”Everything I own is just a little broken”.
Staande achter haar contra-bas verschuilt zij zich allerminst…
Het vraagt moed het meest persoonlijke van jezelf toe te vertrouwen aan anoniem publiek. Dat Telisha Williams daarover beschikt lijdt geen twijfel: in een aantal nummers van “Radiant” , hun tweede album, verhaalt zij van seksueel misbruik in haar kindertijd. Dat het pad naar openheid niet over rozen is gegaan, voelt u op uw klompen aan. Zij heeft ervaren dat zwijgzaamheid en geheimzinnigheid geen constructieve bijdrage leveren in de verwerking ervan.
“Zonder Lucinda (Williams) zou dat wat wij doen niet mogelijk zijn geweest” zegt Telisha over hun werk. Het levert rauwe alt.country op waarbij de nummers op “Radiant” vaak een co-writer kennen. De woorden voor het ontroerende titelnummer zijn bijvoorbeeld aangedragen door de amper 12-jarige Mariah Moore. Het maakt de songs prettig gevarieerd.

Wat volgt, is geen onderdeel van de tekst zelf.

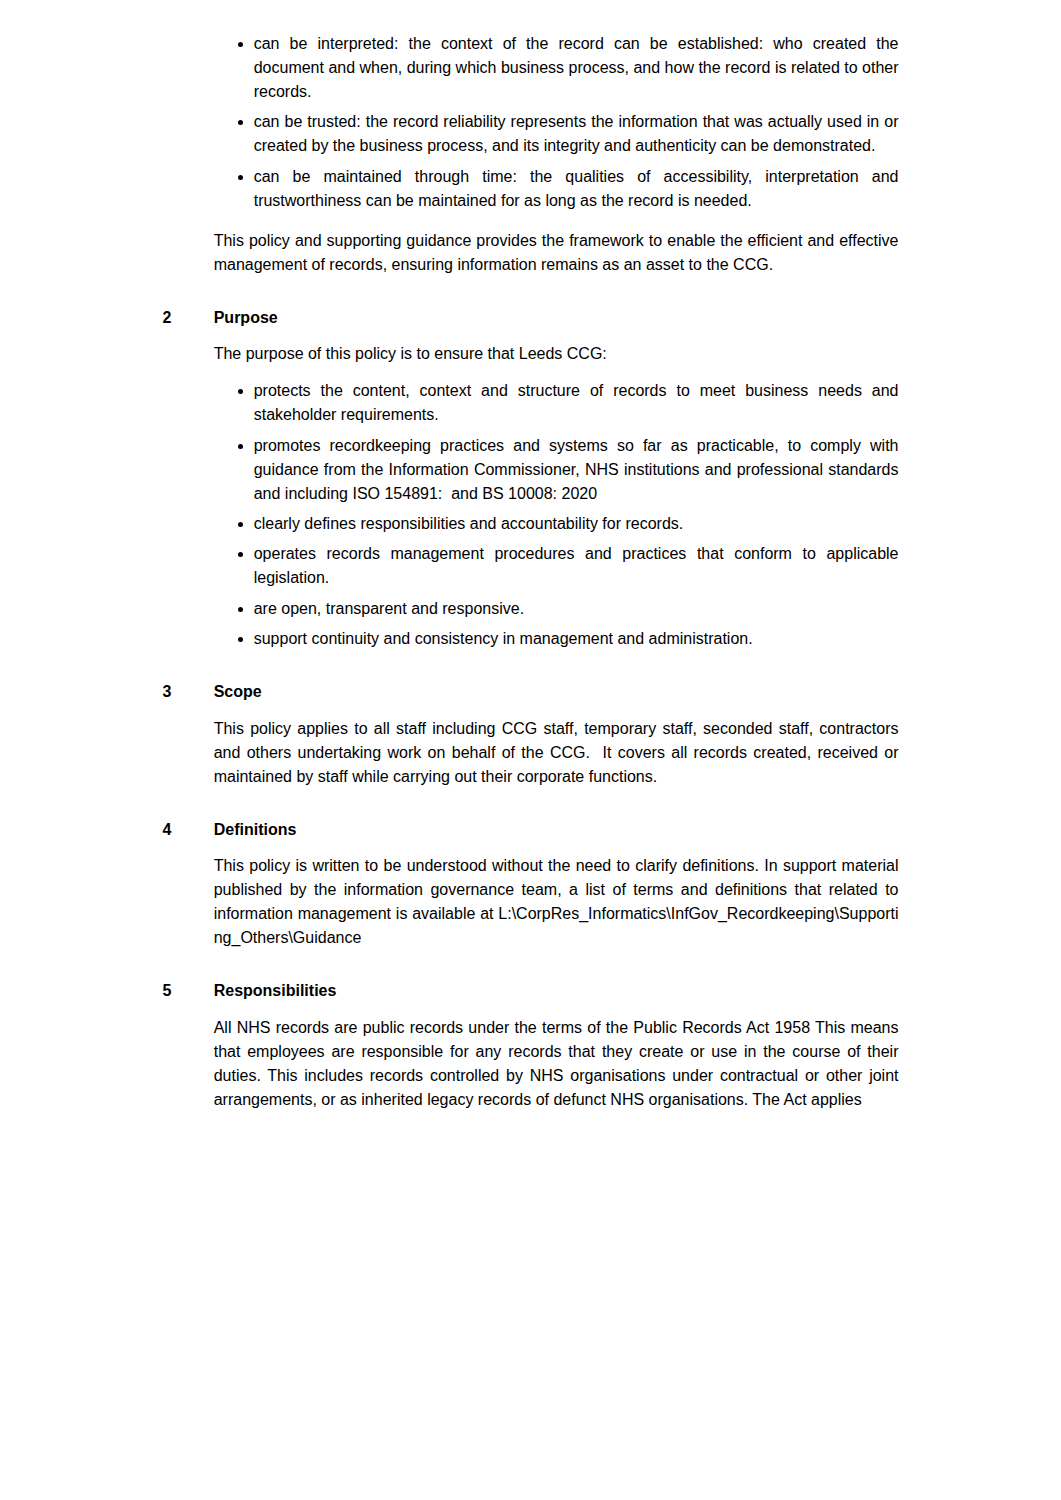can be interpreted: the context of the record can be established: who created the document and when, during which business process, and how the record is related to other records.
can be trusted: the record reliability represents the information that was actually used in or created by the business process, and its integrity and authenticity can be demonstrated.
can be maintained through time: the qualities of accessibility, interpretation and trustworthiness can be maintained for as long as the record is needed.
This policy and supporting guidance provides the framework to enable the efficient and effective management of records, ensuring information remains as an asset to the CCG.
2 Purpose
The purpose of this policy is to ensure that Leeds CCG:
protects the content, context and structure of records to meet business needs and stakeholder requirements.
promotes recordkeeping practices and systems so far as practicable, to comply with guidance from the Information Commissioner, NHS institutions and professional standards and including ISO 154891: and BS 10008: 2020
clearly defines responsibilities and accountability for records.
operates records management procedures and practices that conform to applicable legislation.
are open, transparent and responsive.
support continuity and consistency in management and administration.
3 Scope
This policy applies to all staff including CCG staff, temporary staff, seconded staff, contractors and others undertaking work on behalf of the CCG. It covers all records created, received or maintained by staff while carrying out their corporate functions.
4 Definitions
This policy is written to be understood without the need to clarify definitions. In support material published by the information governance team, a list of terms and definitions that related to information management is available at L:\CorpRes_Informatics\InfGov_Recordkeeping\Supporting_Others\Guidance
5 Responsibilities
All NHS records are public records under the terms of the Public Records Act 1958 This means that employees are responsible for any records that they create or use in the course of their duties. This includes records controlled by NHS organisations under contractual or other joint arrangements, or as inherited legacy records of defunct NHS organisations. The Act applies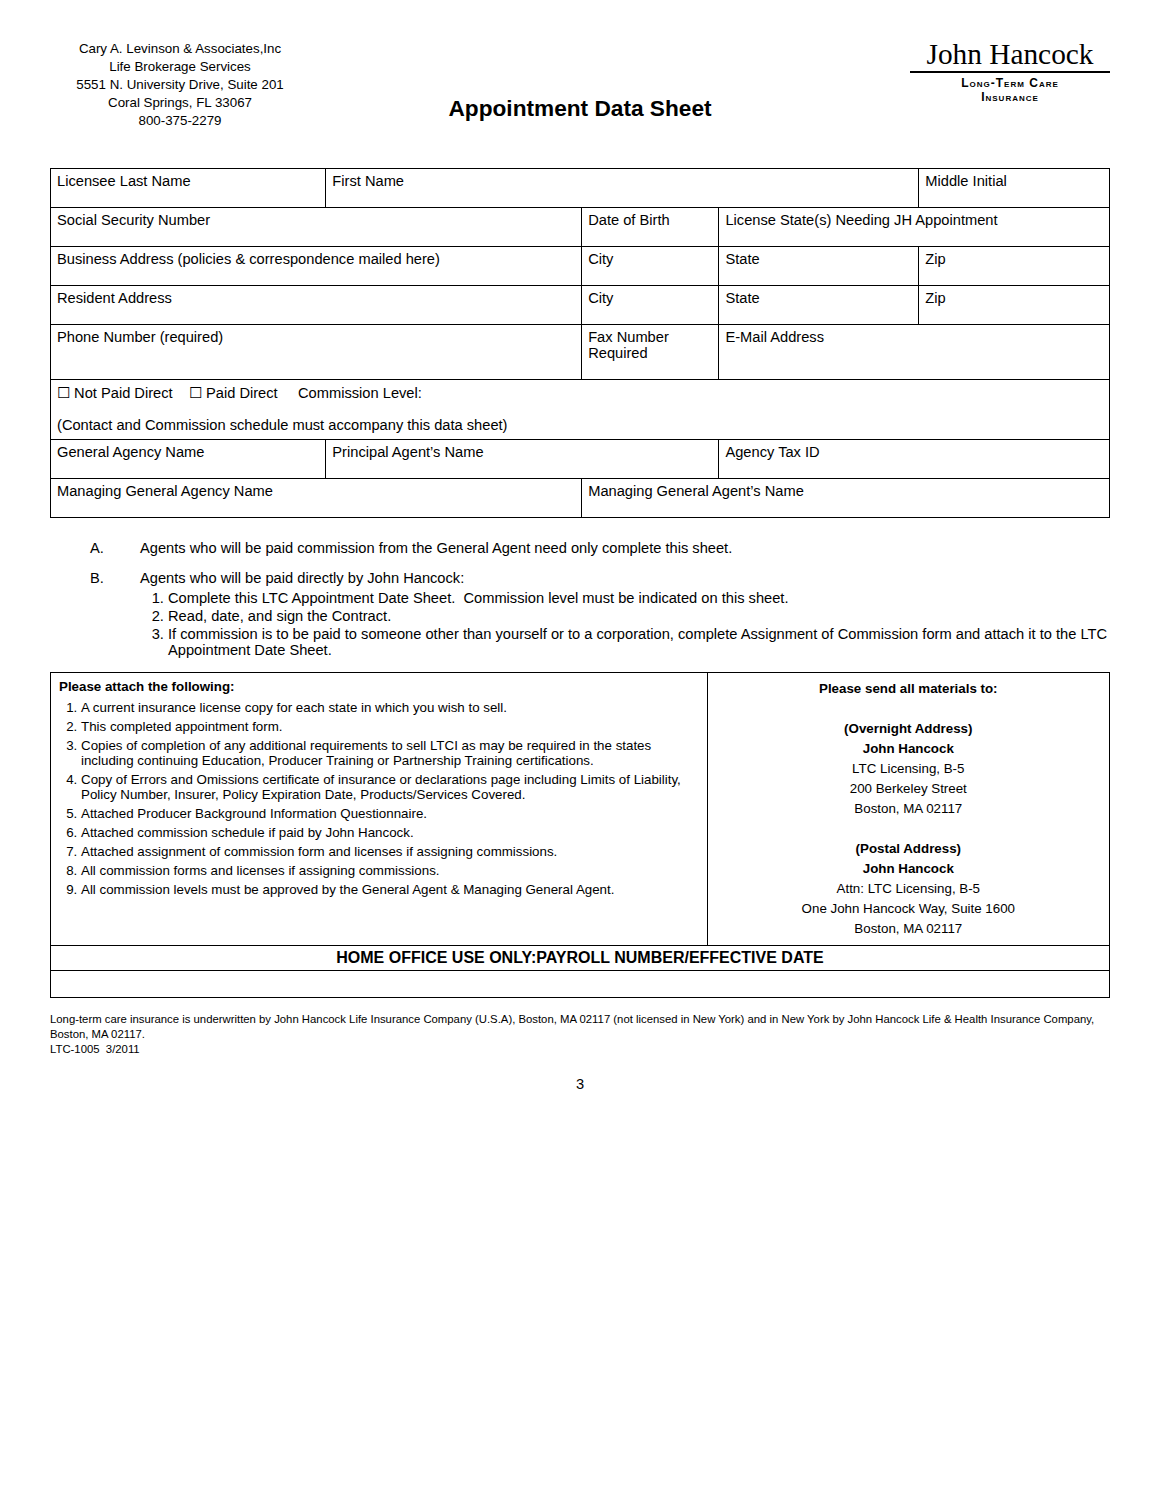Cary A. Levinson & Associates,Inc
Life Brokerage Services
5551 N. University Drive, Suite 201
Coral Springs, FL 33067
800-375-2279
Appointment Data Sheet
John Hancock
Long-Term Care
Insurance
| Licensee Last Name | First Name | Middle Initial |
| Social Security Number | Date of Birth | License State(s) Needing JH Appointment |
| Business Address (policies & correspondence mailed here) | City | State | Zip |
| Resident Address | City | State | Zip |
| Phone Number (required) | Fax Number Required | E-Mail Address |
| ☐ Not Paid Direct ☐ Paid Direct Commission Level: (Contact and Commission schedule must accompany this data sheet) |
| General Agency Name | Principal Agent’s Name | Agency Tax ID |
| Managing General Agency Name | Managing General Agent’s Name |
A. Agents who will be paid commission from the General Agent need only complete this sheet.
B. Agents who will be paid directly by John Hancock:
Complete this LTC Appointment Date Sheet. Commission level must be indicated on this sheet.
Read, date, and sign the Contract.
If commission is to be paid to someone other than yourself or to a corporation, complete Assignment of Commission form and attach it to the LTC Appointment Date Sheet.
| Please attach the following: A current insurance license copy for each state in which you wish to sell. This completed appointment form. Copies of completion of any additional requirements to sell LTCI as may be required in the states including continuing Education, Producer Training or Partnership Training certifications. Copy of Errors and Omissions certificate of insurance or declarations page including Limits of Liability, Policy Number, Insurer, Policy Expiration Date, Products/Services Covered. Attached Producer Background Information Questionnaire. Attached commission schedule if paid by John Hancock. Attached assignment of commission form and licenses if assigning commissions. All commission forms and licenses if assigning commissions. All commission levels must be approved by the General Agent & Managing General Agent. | Please send all materials to: (Overnight Address) John Hancock LTC Licensing, B-5 200 Berkeley Street Boston, MA 02117 (Postal Address) John Hancock Attn: LTC Licensing, B-5 One John Hancock Way, Suite 1600 Boston, MA 02117 |
HOME OFFICE USE ONLY:PAYROLL NUMBER/EFFECTIVE DATE
Long-term care insurance is underwritten by John Hancock Life Insurance Company (U.S.A), Boston, MA 02117 (not licensed in New York) and in New York by John Hancock Life & Health Insurance Company, Boston, MA 02117.
LTC-1005 3/2011
3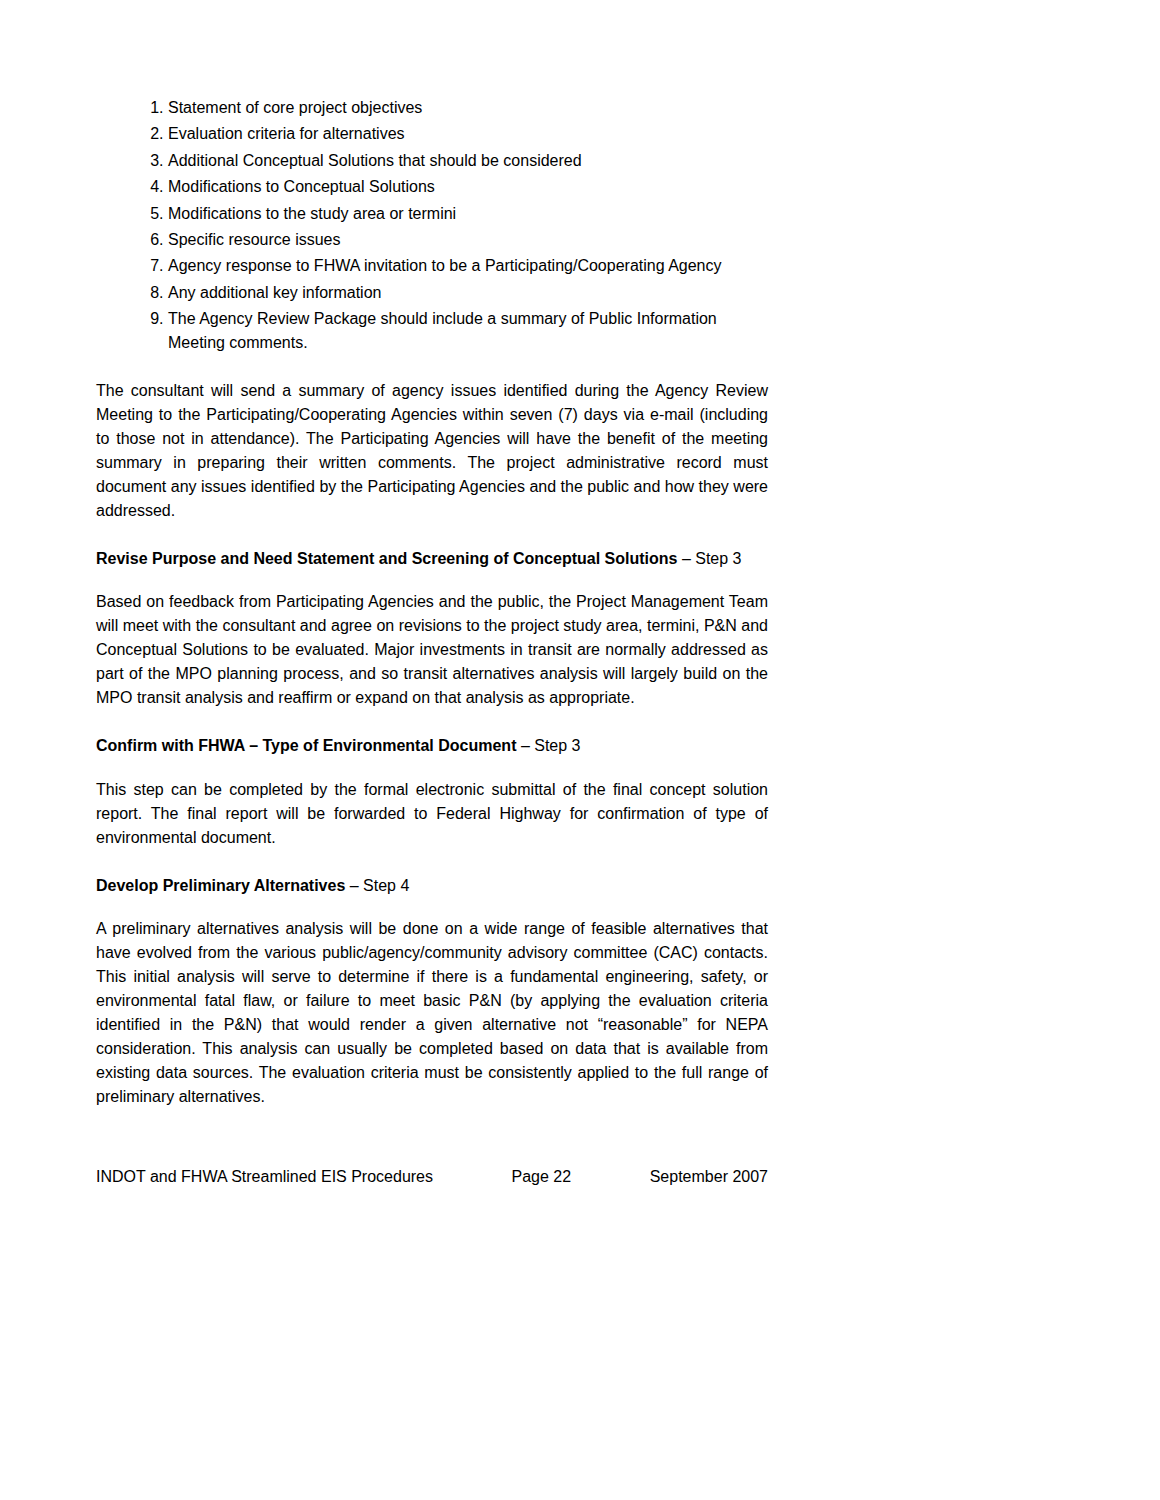Statement of core project objectives
Evaluation criteria for alternatives
Additional Conceptual Solutions that should be considered
Modifications to Conceptual Solutions
Modifications to the study area or termini
Specific resource issues
Agency response to FHWA invitation to be a Participating/Cooperating Agency
Any additional key information
The Agency Review Package should include a summary of Public Information Meeting comments.
The consultant will send a summary of agency issues identified during the Agency Review Meeting to the Participating/Cooperating Agencies within seven (7) days via e-mail (including to those not in attendance). The Participating Agencies will have the benefit of the meeting summary in preparing their written comments. The project administrative record must document any issues identified by the Participating Agencies and the public and how they were addressed.
Revise Purpose and Need Statement and Screening of Conceptual Solutions – Step 3
Based on feedback from Participating Agencies and the public, the Project Management Team will meet with the consultant and agree on revisions to the project study area, termini, P&N and Conceptual Solutions to be evaluated. Major investments in transit are normally addressed as part of the MPO planning process, and so transit alternatives analysis will largely build on the MPO transit analysis and reaffirm or expand on that analysis as appropriate.
Confirm with FHWA – Type of Environmental Document – Step 3
This step can be completed by the formal electronic submittal of the final concept solution report. The final report will be forwarded to Federal Highway for confirmation of type of environmental document.
Develop Preliminary Alternatives – Step 4
A preliminary alternatives analysis will be done on a wide range of feasible alternatives that have evolved from the various public/agency/community advisory committee (CAC) contacts. This initial analysis will serve to determine if there is a fundamental engineering, safety, or environmental fatal flaw, or failure to meet basic P&N (by applying the evaluation criteria identified in the P&N) that would render a given alternative not “reasonable” for NEPA consideration. This analysis can usually be completed based on data that is available from existing data sources. The evaluation criteria must be consistently applied to the full range of preliminary alternatives.
INDOT and FHWA Streamlined EIS Procedures Page 22 September 2007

Op de “Old Fiddlers Convention “in Galax kocht Telisha haar upright bass, het instrument waar ze naar eigen zeggen “naar toe werd gezogen”. De elektrische gitaar domineert op “Radiant”; in tegenstelling tot hun eerste, door Ray Kennedy (Steve Earle) geproduceerde, plaat. (“Things that used to shine”.) Naast Ray is John Prine bewonderaar.
De videolink onderaan de pagina laat zien en horen waarom.
Het echtpaar Williams legt de 22e november hun countryziel bloot zonder dat dit ontaardt in zoetsappigheid of een zwaar gemoed. Geloofwaardige countrysoul op zijn best.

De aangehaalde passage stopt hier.